[Provided information — start]

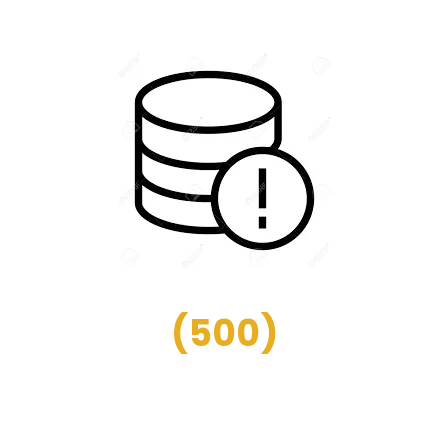
(
500
)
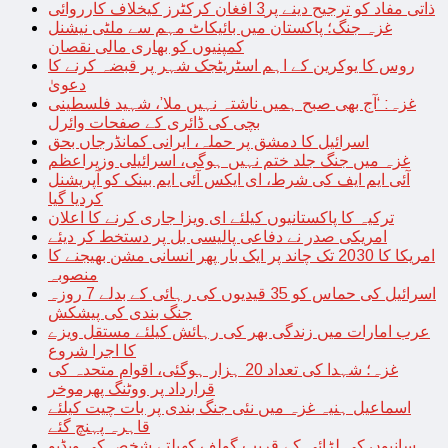
ذاتی مفاد کو ترجیح دینے پر3 افغان کرکٹرز کیخلاف کارروائی
غزہ جنگ؛ پاکستان میں بائیکاٹ مہم سے ملٹی نیشنل
کمپنیوں کو بھاری مالی نقصان
روس کا یوکرین کے اہم اسٹریٹجک شہر پر قبضہ کرنے کا
دعویٰ
غزہ: ‘آج بھی صبح ہمیں ناشتہ نہیں ملا’، شہید فلسطینی
بچی کی ڈائری کے صفحات وائرل
اسرائیل کا دمشق پر حملہ، ایرانی کمانڈرجاں بحق
غزہ میں جنگ جلد ختم نہیں ہوگی، اسرائیلی وزیراعظم
آئی ایم ایف کی شرط، ای ایکس آئی ایم بینک کو آپریشنل
کردیا گیا
ترکیہ کا پاکستانیوں کیلئے ای ویزا جاری کرنے کا اعلان
امریکی صدر نے دفاعی پالیسی بل پر دستخط کر دیئے
امریکا کا 2030 تک چاند پر ایک بار پھر انسانی مشن بھیجنے کا
منصوبہ
اسرائیل کی حماس کو 35 قیدیوں کی رہائی کے بدلے 7 روزہ
جنگ بندی کی پیشکش
عرب امارات میں زندگی بھر کی رہائش کیلئے مستقل ویزے
کا اجرا شروع
غزہ؛ شہدا کی تعداد 20 ہزار ہوگئی، اقوام متحدہ کی
قرارداد پر ووٹنگ پھرموخر
اسماعیل ہنیہ غزہ میں نئی جنگ بندی پر بات چیت کیلئے
قاہرہ پہنچ گئے
سانپوں کی لڑائی کے قریب گولف کھیلتے شخص کی ویڈیو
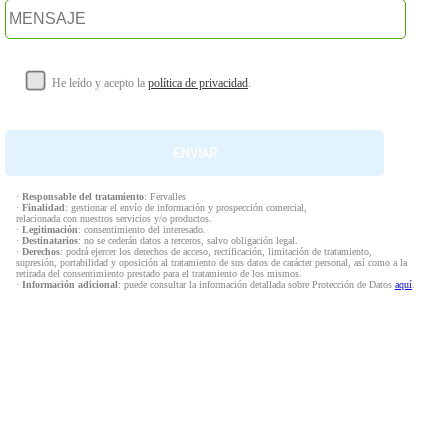
He leído y acepto la
política de privacidad
.
·
Responsable del tratamiento
: Fervalles
·
Finalidad
: gestionar el envío de información y prospección comercial,
relacionada con nuestros servicios y/o productos.
·
Legitimación
: consentimiento del interesado.
·
Destinatarios
: no se cederán datos a terceros, salvo obligación legal.
·
Derechos
: podrá ejercer los derechos de acceso, rectificación, limitación de tratamiento,
supresión, portabilidad y oposición al tratamiento de sus datos de carácter personal, así como a la
retirada del consentimiento prestado para el tratamiento de los mismos.
·
Información adicional
: puede consultar la información detallada sobre Protección de Datos
aquí
.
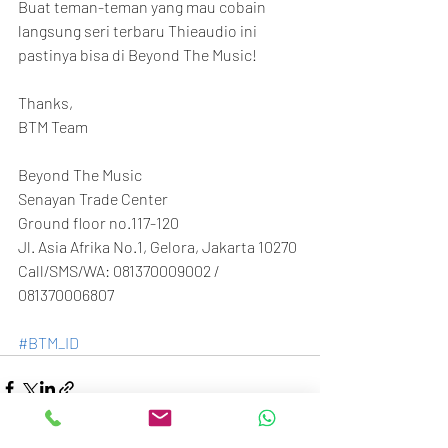
Buat teman-teman yang mau cobain 
langsung seri terbaru Thieaudio ini 
pastinya bisa di Beyond The Music!
Thanks,
BTM Team
Beyond The Music
Senayan Trade Center
Ground floor no.117-120
Jl. Asia Afrika No.1, Gelora, Jakarta 10270
Call/SMS/WA: 081370009002 / 
081370006807
#BTM_ID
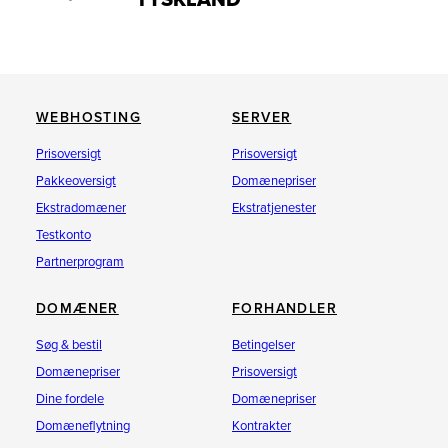
TYSKLAND
WEBHOSTING
SERVER
Prisoversigt
Prisoversigt
Pakkeoversigt
Domænepriser
Ekstradomæner
Ekstratjenester
Testkonto
Partnerprogram
DOMÆNER
FORHANDLER
Søg & bestil
Betingelser
Domænepriser
Prisoversigt
Dine fordele
Domænepriser
Domæneflytning
Kontrakter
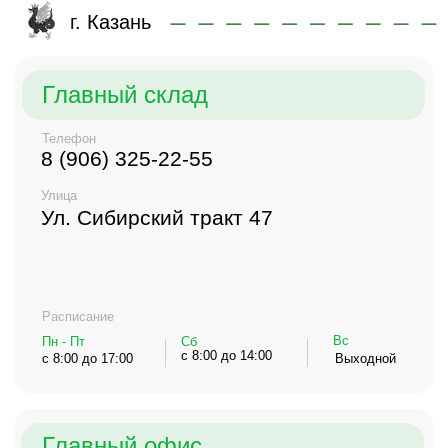
Улица
Ул. Сибирский тракт 47
Расписание
Вс
Пн - Пт
Сб
с 8:00 до 14:00
с 8:00 до 17:00
Выходной
Главный офис
Телефон
8 (917) 395-22-55
Улица
Ул. Сибирский тракт 47
(на самом въезде в "Риф")
Расписание
Вс
Пн - Пт
Сб
Выходной
с 8:00 до 17:00
с 8:00 до 14:00
ООО "АНГАРА ЛЕС"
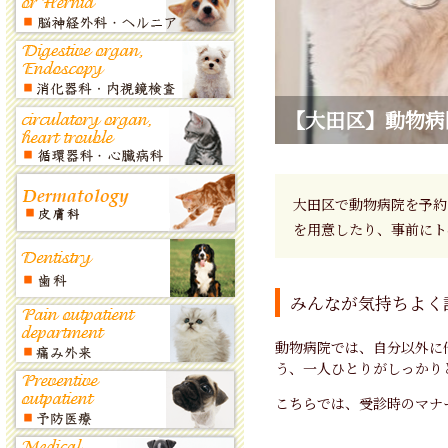
【大田区】動物病
大田区で動物病院を予約
を用意したり、事前にト
みんなが気持ちよく
動物病院では、自分以外に
う、一人ひとりがしっかり
こちらでは、受診時のマナ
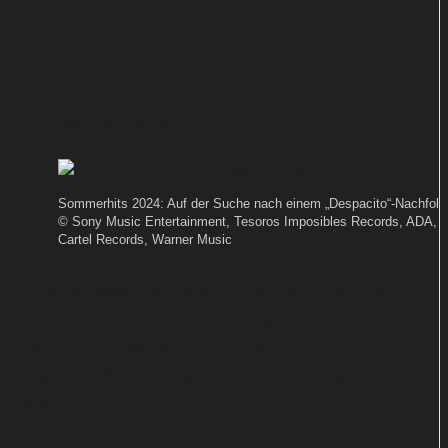
Ra, Huecco, Daddy Yankee
und Co
Von
TEXT-BAUER
Sommerhits 2024: Auf der Suche nach einem „Despacito“-Nachfolge
© Sony Music Entertainment, Tesoros Imposibles Records, ADA, E
Cartel Records, Warner Music
Hola chicas y chicos! hitchecker.de hat
fünf sonnige Ohrwürmer aufgespürt, die
euch in Gedanken direkt an die
Traumstrände Spaniens oder Südamerikas
beamen.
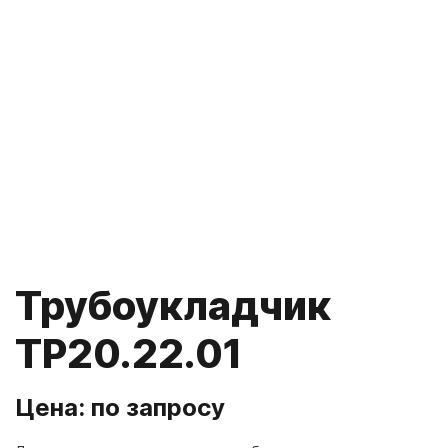
Трубоукладчик
ТР20.22.01
Цена: по запросу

[Provided information — finish]

# Task prompt:
Give the text of all the data again, replacing "Domænepriser" with "Domæneoversigt" everywhere it appears and leaving everything else unchanged. Leave the pictures out of your answer.

# Task answer:
(
500
)
ذاتی مفاد کو ترجیح دینے پر3 افغان کرکٹرز کیخلاف کارروائی
غزہ جنگ؛ پاکستان میں بائیکاٹ مہم سے ملٹی نیشنل
کمپنیوں کو بھاری مالی نقصان
روس کا یوکرین کے اہم اسٹریٹجک شہر پر قبضہ کرنے کا
دعویٰ
غزہ: ‘آج بھی صبح ہمیں ناشتہ نہیں ملا’، شہید فلسطینی
بچی کی ڈائری کے صفحات وائرل
اسرائیل کا دمشق پر حملہ، ایرانی کمانڈرجاں بحق
غزہ میں جنگ جلد ختم نہیں ہوگی، اسرائیلی وزیراعظم
آئی ایم ایف کی شرط، ای ایکس آئی ایم بینک کو آپریشنل
کردیا گیا
ترکیہ کا پاکستانیوں کیلئے ای ویزا جاری کرنے کا اعلان
امریکی صدر نے دفاعی پالیسی بل پر دستخط کر دیئے
امریکا کا 2030 تک چاند پر ایک بار پھر انسانی مشن بھیجنے کا
منصوبہ
اسرائیل کی حماس کو 35 قیدیوں کی رہائی کے بدلے 7 روزہ
جنگ بندی کی پیشکش
عرب امارات میں زندگی بھر کی رہائش کیلئے مستقل ویزے
کا اجرا شروع
غزہ؛ شہدا کی تعداد 20 ہزار ہوگئی، اقوام متحدہ کی
قرارداد پر ووٹنگ پھرموخر
اسماعیل ہنیہ غزہ میں نئی جنگ بندی پر بات چیت کیلئے
قاہرہ پہنچ گئے
سانپوں کی لڑائی کے قریب گولف کھیلتے شخص کی ویڈیو
He leído y acepto la
política de privacidad
.
·
Responsable del tratamiento
: Fervalles
·
Finalidad
: gestionar el envío de información y prospección comercial,
relacionada con nuestros servicios y/o productos.
·
Legitimación
: consentimiento del interesado.
·
Destinatarios
: no se cederán datos a terceros, salvo obligación legal.
·
Derechos
: podrá ejercer los derechos de acceso, rectificación, limitación de tratamiento,
supresión, portabilidad y oposición al tratamiento de sus datos de carácter personal, así como a la
retirada del consentimiento prestado para el tratamiento de los mismos.
·
Información adicional
: puede consultar la información detallada sobre Protección de Datos
aquí
.
Buat teman-teman yang mau cobain 
langsung seri terbaru Thieaudio ini 
pastinya bisa di Beyond The Music!
Thanks,
BTM Team
Beyond The Music
Senayan Trade Center
Ground floor no.117-120
Jl. Asia Afrika No.1, Gelora, Jakarta 10270
Call/SMS/WA: 081370009002 / 
081370006807
#BTM_ID
TYSKLAND
WEBHOSTING
SERVER
Prisoversigt
Prisoversigt
Pakkeoversigt
Domæneoversigt
Ekstradomæner
Ekstratjenester
Testkonto
Partnerprogram
DOMÆNER
FORHANDLER
Søg & bestil
Betingelser
Domæneoversigt
Prisoversigt
Dine fordele
Domæneoversigt
Domæneflytning
Kontrakter
Улица
Ул. Сибирский тракт 47
Расписание
Вс
Пн - Пт
Сб
с 8:00 до 14:00
с 8:00 до 17:00
Выходной
Главный офис
Телефон
8 (917) 395-22-55
Улица
Ул. Сибирский тракт 47
(на самом въезде в "Риф")
Расписание
Вс
Пн - Пт
Сб
Выходной
с 8:00 до 17:00
с 8:00 до 14:00
ООО "АНГАРА ЛЕС"
【大田区】動物病
大田区で動物病院を予約
を用意したり、事前にト
みんなが気持ちよく
動物病院では、自分以外に
う、一人ひとりがしっかり
こちらでは、受診時のマナ
Ra, Huecco, Daddy Yankee
und Co
Von
TEXT-BAUER
Sommerhits 2024: Auf der Suche nach einem „Despacito“-Nachfolge
© Sony Music Entertainment, Tesoros Imposibles Records, ADA, E
Cartel Records, Warner Music
Hola chicas y chicos! hitchecker.de hat
fünf sonnige Ohrwürmer aufgespürt, die
euch in Gedanken direkt an die
Traumstrände Spaniens oder Südamerikas
beamen.
Трубоукладчик
ТР20.22.01
Цена: по запросу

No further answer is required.